◆ Document extract:
Subject: Re: [boost] [context/coroutine] split into two libs in trunk?!
From: Giovanni Piero Deretta (gpderetta_at_[hidden])
Date: 2012-04-13 18:37:32
On Fri, Apr 13, 2012 at 7:39 PM, Oliver Kowalke <oliver.kowalke_at_[hidden]> wrote:
> Am 13.04.2012 19:21, schrieb Mathias Gaunard:
>> This is incorrect. ucontext is just one of the provided implementations.
>> There is also custom assembly for x86.
> what about the other architectures?
> and has to save/restore the registers as the call conventions require (and
> fcontext does).
> Why should it then be faster?
> At a brief look it does not preserve the SSE2 control and status word as
> well as it does
> not preserve x87 control word.
> If you do not take care about the calling convention and ignore to preserve
> some relevant data of course you can be faster (but it is incorrect code and
> might fail).
Not saving the SSE and x87 control word was a conscious decision on my
part. The control words are unlike other callee/caller saved registers
as they define a process mode and are explicitly under the control of
the user. In my tests the instructions used to load/save these states
had a considerable cost on my old netburst CPU.

◆ Provided entries:
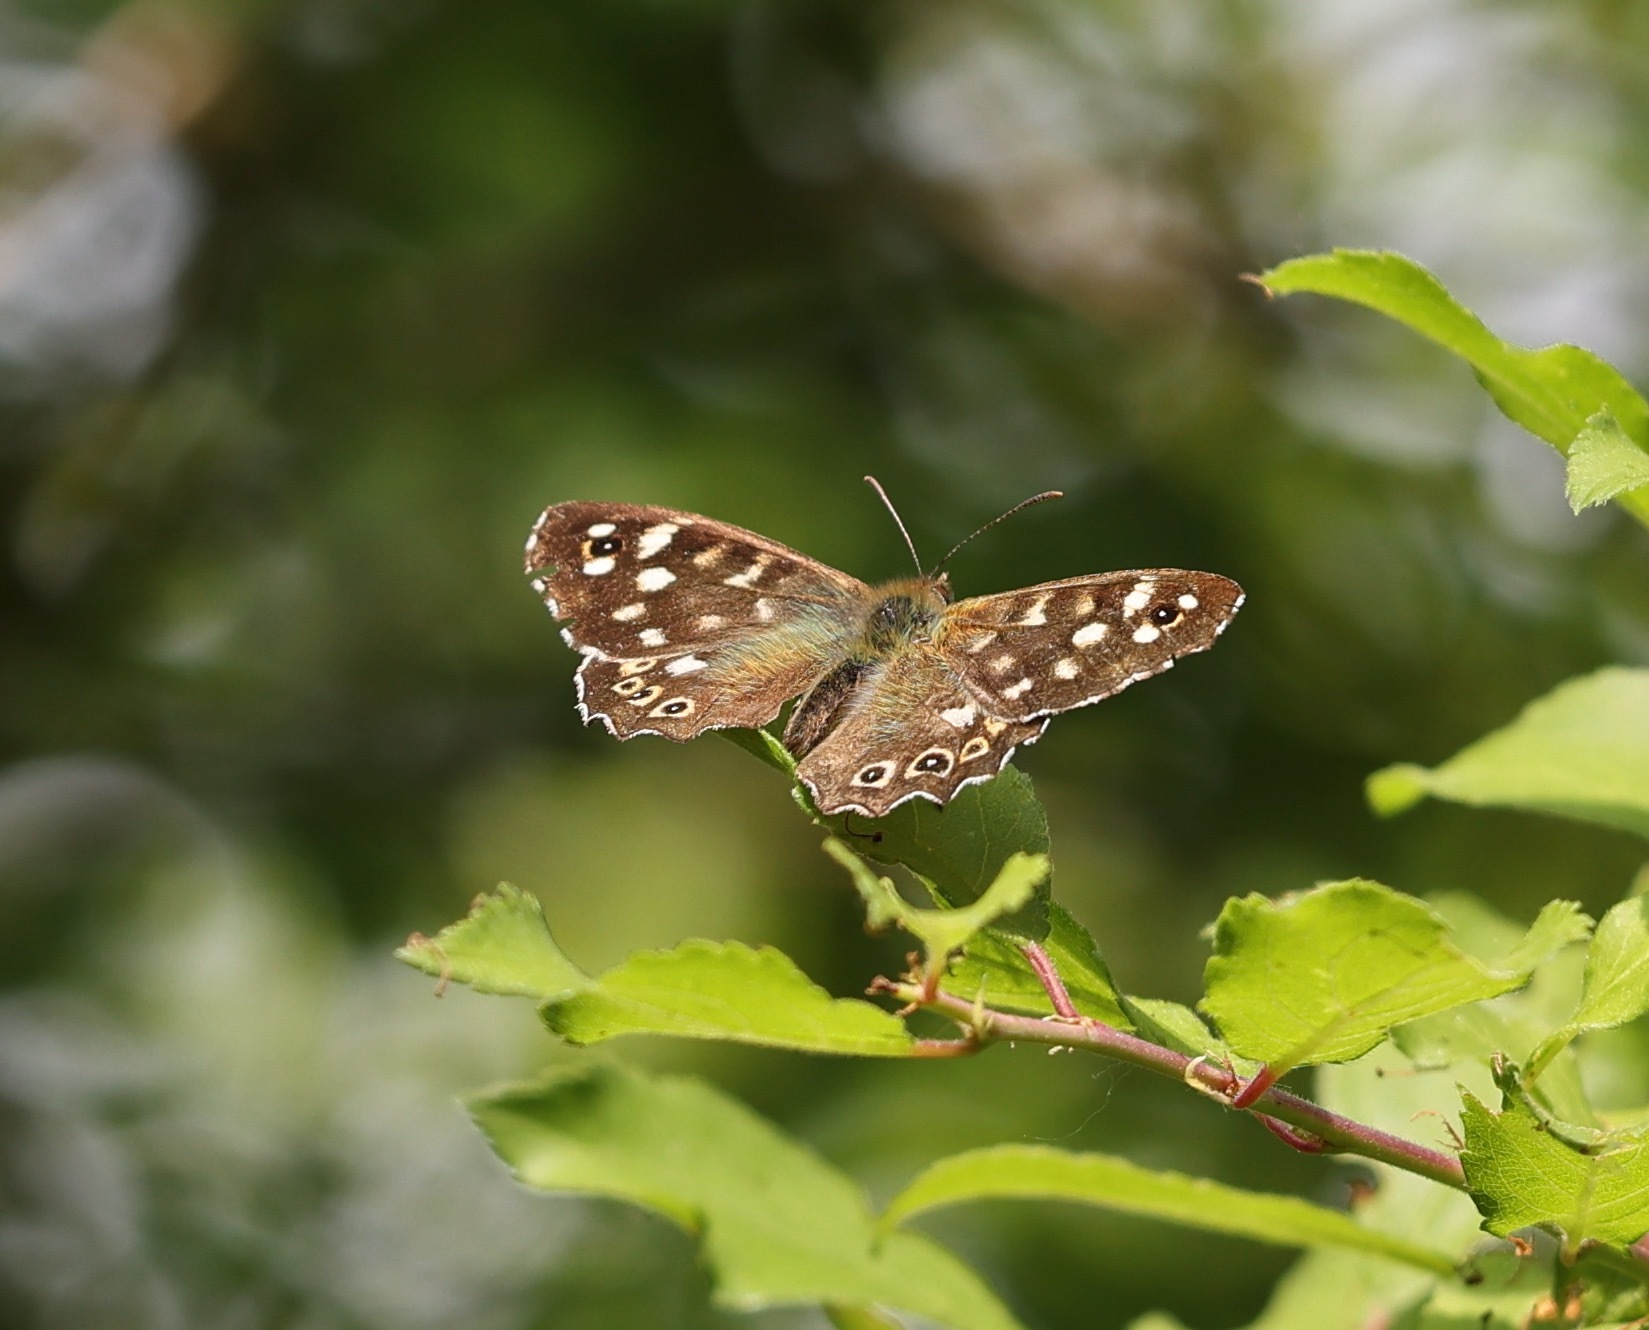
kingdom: Animalia
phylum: Arthropoda
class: Insecta
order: Lepidoptera
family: Nymphalidae
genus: Pararge
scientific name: Pararge aegeria
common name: Speckled wood
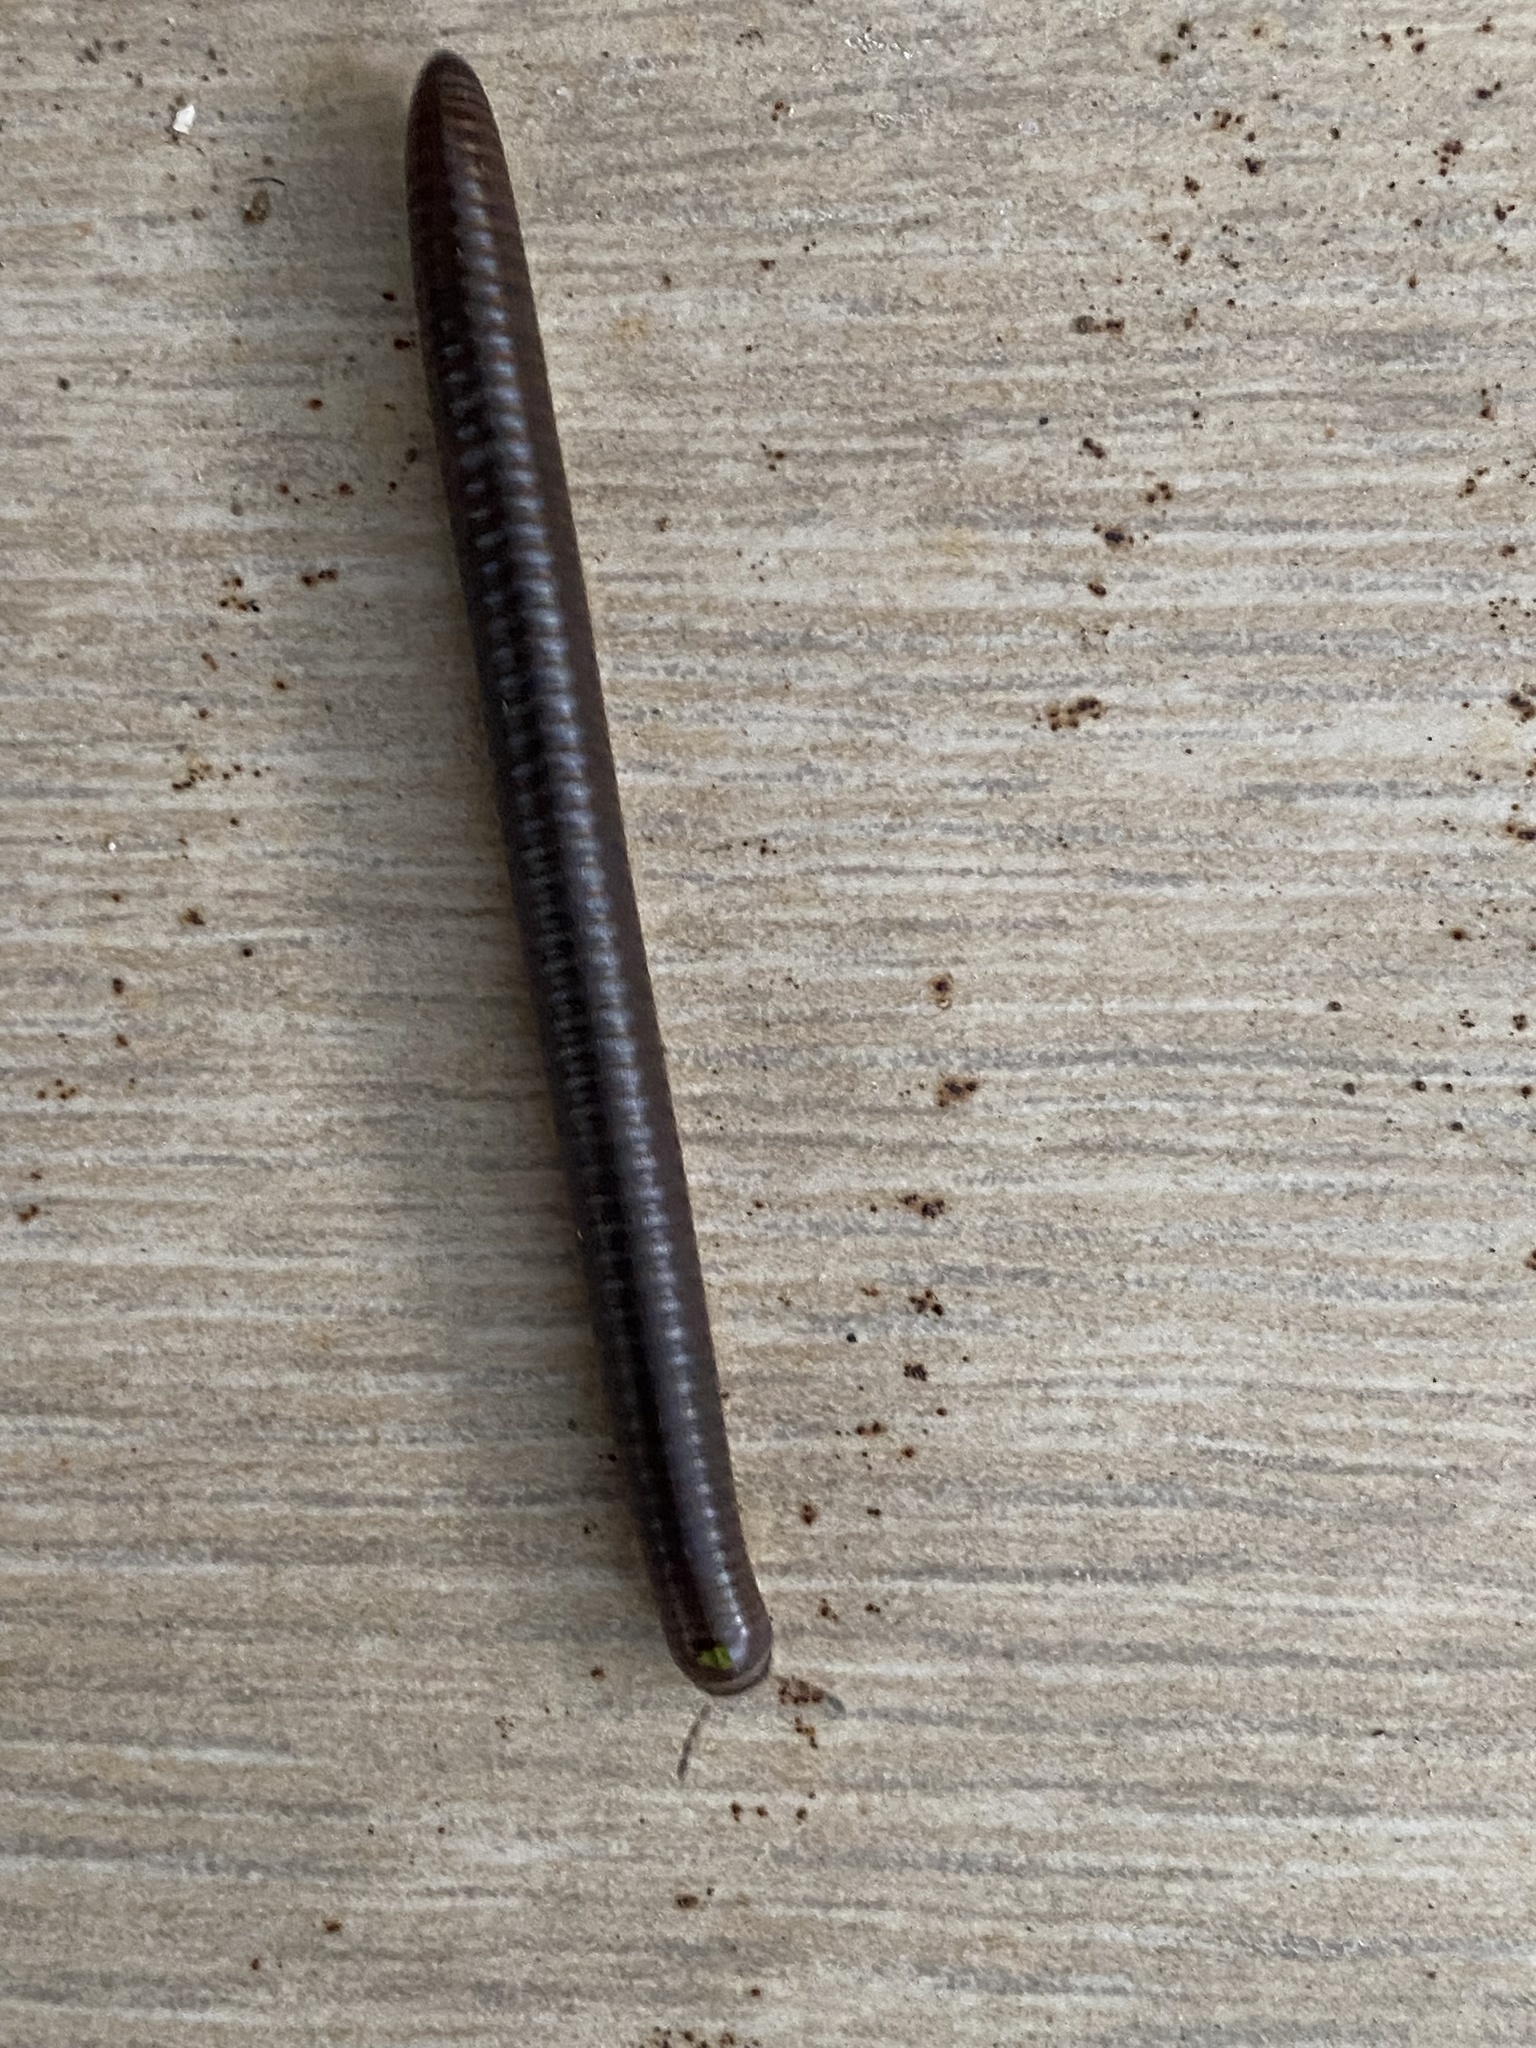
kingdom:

◆ Exercises to complete:
#1 Return the passage of the message on context switching from "Subject: Re: [boost]" to "assembly for x86.", copied word for word.
#2 Retype the rows exactly, from the line with "class: Insecta" to the last line of the rows, including both of these lines. Leave the picture lines out of your answer.

◆ Complete answers:
#1
Subject: Re: [boost] [context/coroutine] split into two libs in trunk?!
From: Giovanni Piero Deretta (gpderetta_at_[hidden])
Date: 2012-04-13 18:37:32
On Fri, Apr 13, 2012 at 7:39 PM, Oliver Kowalke <oliver.kowalke_at_[hidden]> wrote:
> Am 13.04.2012 19:21, schrieb Mathias Gaunard:
>> This is incorrect. ucontext is just one of the provided implementations.
>> There is also custom assembly for x86.

#2
class: Insecta
order: Lepidoptera
family: Nymphalidae
genus: Pararge
scientific name: Pararge aegeria
common name: Speckled wood
kingdom:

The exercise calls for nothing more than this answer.